- TO DO
Output the span of the footballer profile between "Senior career*" and "Konin / 33 / (13)", inclusive, copied word for word.

- TEXT EXCERPT
● ● ● ●
Grzegorz Bała

Personal information
- Date of birth: 18 October 1971 (age 53)
- Place of birth: Górzno, Poland
- Height: 1.79 m (5 ft 10 in)
- Position(s): Striker

Team information
- Current team: Unifreeze Górzno
- Number: 16

Senior career*
- Years: Team / Apps / (Gls)
- 0000–1995: Sparta Brodnica
- 1995–1997: Zawisza Bydgoszcz
- 1997–1999: Sparta Brodnica
- 2000: RoPS / 32 / (4)
- 2001–2002: Sparta Brodnica
- 2002–2003: Aluminium Konin / 33 / (13)
- 2003–2004: Ceramika Opoczno / 28 / (3)
- 2004–2005: Drwęca Nowe Miasto Lubawskie
- 2006: Sparta Brodnica
- 2007: Rodło Kwidzyn
- 2008–2010: Unifreeze Miesiączkowo
- 2010–2011: Sparta/Unifreeze Brodnica
- 2011–2014: Drwęca Nowe Miasto Lubawskie
- 2014–2016: Naprzód Jabłonowo Pomorskie
- 2016: Sparta Brodnica
- 2020: Unifreeze Górzno / 18 / (21)
- 2021–2022: Zamek Kurzętnik / 17 / (5)
- 2023–: Unifreeze Górzno / 15 / (11)

= Grzegorz Bała =

Polish footballer (born 1971)
● ● ● ●
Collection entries
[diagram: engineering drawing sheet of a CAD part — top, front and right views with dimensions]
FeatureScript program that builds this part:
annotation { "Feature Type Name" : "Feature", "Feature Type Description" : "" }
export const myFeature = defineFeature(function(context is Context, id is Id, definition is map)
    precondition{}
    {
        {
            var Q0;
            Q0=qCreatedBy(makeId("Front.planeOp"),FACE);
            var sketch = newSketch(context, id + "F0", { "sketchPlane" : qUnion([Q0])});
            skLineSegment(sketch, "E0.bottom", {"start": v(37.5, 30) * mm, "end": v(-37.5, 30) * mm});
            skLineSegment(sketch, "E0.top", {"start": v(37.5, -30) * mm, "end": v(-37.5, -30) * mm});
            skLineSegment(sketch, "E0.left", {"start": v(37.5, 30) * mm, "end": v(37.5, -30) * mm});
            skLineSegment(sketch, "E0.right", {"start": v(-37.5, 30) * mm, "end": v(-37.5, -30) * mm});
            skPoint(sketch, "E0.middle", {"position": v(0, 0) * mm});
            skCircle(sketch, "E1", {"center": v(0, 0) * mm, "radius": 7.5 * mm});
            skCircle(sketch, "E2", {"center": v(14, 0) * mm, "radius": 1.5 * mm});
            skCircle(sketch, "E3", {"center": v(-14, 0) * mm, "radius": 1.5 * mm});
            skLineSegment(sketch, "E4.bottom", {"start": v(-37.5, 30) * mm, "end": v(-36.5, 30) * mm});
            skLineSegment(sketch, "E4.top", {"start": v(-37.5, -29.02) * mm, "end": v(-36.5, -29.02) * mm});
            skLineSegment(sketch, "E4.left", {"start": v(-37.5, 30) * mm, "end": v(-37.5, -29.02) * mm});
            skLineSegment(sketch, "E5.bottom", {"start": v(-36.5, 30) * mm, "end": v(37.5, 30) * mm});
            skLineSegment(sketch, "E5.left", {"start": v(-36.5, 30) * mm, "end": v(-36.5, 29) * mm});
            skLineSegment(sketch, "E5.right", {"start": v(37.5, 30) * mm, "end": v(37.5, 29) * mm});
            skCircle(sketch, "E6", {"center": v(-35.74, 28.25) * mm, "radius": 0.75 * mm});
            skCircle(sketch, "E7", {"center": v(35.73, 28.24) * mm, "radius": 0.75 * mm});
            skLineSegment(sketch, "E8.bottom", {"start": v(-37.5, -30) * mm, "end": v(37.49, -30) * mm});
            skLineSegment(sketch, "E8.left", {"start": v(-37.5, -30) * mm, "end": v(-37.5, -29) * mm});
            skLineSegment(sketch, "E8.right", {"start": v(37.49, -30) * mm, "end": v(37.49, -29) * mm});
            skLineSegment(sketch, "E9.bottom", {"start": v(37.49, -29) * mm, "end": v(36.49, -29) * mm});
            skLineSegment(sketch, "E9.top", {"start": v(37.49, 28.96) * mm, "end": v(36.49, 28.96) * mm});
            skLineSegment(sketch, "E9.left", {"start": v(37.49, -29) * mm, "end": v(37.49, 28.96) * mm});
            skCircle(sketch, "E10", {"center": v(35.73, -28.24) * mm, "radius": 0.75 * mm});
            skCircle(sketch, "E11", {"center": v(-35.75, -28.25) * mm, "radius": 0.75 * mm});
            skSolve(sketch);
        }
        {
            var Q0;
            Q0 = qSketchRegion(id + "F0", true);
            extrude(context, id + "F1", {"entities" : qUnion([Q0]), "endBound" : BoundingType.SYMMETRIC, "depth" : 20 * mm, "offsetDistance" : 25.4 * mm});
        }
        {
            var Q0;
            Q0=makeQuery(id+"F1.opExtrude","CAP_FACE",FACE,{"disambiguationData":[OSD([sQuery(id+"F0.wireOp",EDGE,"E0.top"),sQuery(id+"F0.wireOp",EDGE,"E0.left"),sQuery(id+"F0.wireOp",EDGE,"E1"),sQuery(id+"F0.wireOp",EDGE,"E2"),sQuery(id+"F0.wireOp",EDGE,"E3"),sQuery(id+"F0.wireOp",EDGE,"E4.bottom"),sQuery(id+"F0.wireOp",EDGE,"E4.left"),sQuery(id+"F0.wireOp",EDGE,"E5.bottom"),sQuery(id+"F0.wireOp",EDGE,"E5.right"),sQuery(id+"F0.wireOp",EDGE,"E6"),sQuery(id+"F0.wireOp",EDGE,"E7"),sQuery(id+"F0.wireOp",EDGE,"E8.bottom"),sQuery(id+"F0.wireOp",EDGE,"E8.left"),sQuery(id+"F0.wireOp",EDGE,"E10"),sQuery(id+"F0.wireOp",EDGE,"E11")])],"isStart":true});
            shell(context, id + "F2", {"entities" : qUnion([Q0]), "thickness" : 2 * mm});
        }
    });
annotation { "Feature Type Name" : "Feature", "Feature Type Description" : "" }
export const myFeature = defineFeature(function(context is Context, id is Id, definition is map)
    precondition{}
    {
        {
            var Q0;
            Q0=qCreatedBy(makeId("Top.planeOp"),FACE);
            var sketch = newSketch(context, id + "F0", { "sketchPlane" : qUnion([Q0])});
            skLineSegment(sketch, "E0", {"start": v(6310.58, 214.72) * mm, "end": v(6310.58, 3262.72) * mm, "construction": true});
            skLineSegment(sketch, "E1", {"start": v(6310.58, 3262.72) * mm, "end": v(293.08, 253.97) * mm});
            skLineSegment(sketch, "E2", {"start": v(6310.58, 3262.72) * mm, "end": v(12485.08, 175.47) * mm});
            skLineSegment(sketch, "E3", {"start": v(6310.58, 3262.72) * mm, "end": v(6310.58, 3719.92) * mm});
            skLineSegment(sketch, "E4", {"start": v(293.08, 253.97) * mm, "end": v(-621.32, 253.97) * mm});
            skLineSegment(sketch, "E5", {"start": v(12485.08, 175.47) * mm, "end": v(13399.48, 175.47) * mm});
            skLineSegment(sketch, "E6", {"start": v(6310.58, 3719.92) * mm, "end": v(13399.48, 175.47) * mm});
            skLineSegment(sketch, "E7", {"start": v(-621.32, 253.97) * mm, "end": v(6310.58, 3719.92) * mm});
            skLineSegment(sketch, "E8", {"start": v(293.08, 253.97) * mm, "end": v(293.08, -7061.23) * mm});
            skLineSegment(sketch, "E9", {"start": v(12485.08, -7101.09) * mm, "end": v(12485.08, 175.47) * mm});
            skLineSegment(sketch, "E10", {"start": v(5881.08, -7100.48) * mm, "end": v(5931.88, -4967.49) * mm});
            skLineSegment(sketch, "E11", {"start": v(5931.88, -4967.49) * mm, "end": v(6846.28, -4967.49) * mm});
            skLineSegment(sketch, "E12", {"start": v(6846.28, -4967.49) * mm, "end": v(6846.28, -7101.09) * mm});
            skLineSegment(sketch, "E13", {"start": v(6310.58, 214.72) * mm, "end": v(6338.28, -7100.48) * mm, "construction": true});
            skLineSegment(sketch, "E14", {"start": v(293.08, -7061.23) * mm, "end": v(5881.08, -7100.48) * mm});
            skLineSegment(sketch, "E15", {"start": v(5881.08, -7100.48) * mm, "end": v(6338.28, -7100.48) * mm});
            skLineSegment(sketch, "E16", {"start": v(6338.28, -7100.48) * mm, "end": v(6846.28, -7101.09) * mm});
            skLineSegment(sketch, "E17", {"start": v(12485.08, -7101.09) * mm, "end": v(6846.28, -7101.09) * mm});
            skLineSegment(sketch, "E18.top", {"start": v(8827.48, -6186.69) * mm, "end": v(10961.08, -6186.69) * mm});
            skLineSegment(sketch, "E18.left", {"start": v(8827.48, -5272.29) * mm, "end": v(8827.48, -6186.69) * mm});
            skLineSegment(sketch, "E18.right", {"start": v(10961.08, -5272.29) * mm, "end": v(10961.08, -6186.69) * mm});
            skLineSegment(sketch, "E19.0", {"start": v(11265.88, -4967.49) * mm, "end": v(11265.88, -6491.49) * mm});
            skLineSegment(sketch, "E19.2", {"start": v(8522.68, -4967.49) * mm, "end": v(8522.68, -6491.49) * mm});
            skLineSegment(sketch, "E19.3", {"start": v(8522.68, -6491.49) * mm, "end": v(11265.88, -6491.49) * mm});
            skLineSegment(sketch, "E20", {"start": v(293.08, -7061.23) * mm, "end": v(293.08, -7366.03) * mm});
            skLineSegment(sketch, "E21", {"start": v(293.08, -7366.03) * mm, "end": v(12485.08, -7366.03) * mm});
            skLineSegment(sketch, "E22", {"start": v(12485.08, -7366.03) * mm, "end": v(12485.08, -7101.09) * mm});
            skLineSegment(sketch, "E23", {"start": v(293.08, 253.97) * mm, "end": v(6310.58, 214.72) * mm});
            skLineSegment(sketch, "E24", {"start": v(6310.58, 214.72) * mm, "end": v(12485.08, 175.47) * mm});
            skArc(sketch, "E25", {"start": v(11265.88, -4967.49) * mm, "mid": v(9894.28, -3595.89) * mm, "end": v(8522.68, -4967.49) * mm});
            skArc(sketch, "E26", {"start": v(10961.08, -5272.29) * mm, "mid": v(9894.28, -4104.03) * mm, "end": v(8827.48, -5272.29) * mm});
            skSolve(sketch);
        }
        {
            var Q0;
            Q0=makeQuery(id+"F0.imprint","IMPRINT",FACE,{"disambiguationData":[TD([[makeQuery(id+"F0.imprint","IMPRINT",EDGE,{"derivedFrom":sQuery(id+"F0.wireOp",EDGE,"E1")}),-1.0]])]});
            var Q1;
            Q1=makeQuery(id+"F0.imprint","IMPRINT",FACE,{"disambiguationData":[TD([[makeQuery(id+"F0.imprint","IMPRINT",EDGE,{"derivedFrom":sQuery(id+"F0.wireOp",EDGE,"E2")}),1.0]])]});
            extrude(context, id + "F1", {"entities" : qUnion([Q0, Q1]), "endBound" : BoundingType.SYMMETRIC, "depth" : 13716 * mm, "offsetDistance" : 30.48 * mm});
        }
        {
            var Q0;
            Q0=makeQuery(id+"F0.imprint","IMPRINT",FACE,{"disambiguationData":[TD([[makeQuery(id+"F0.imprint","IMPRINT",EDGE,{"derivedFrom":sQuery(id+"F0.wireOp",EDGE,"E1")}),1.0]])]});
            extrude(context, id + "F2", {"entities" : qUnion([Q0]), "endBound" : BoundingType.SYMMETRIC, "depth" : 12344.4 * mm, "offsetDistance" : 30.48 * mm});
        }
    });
● ● ● ●
- EXPECTED OUTPUT
Senior career*
- Years: Team / Apps / (Gls)
- 0000–1995: Sparta Brodnica
- 1995–1997: Zawisza Bydgoszcz
- 1997–1999: Sparta Brodnica
- 2000: RoPS / 32 / (4)
- 2001–2002: Sparta Brodnica
- 2002–2003: Aluminium Konin / 33 / (13)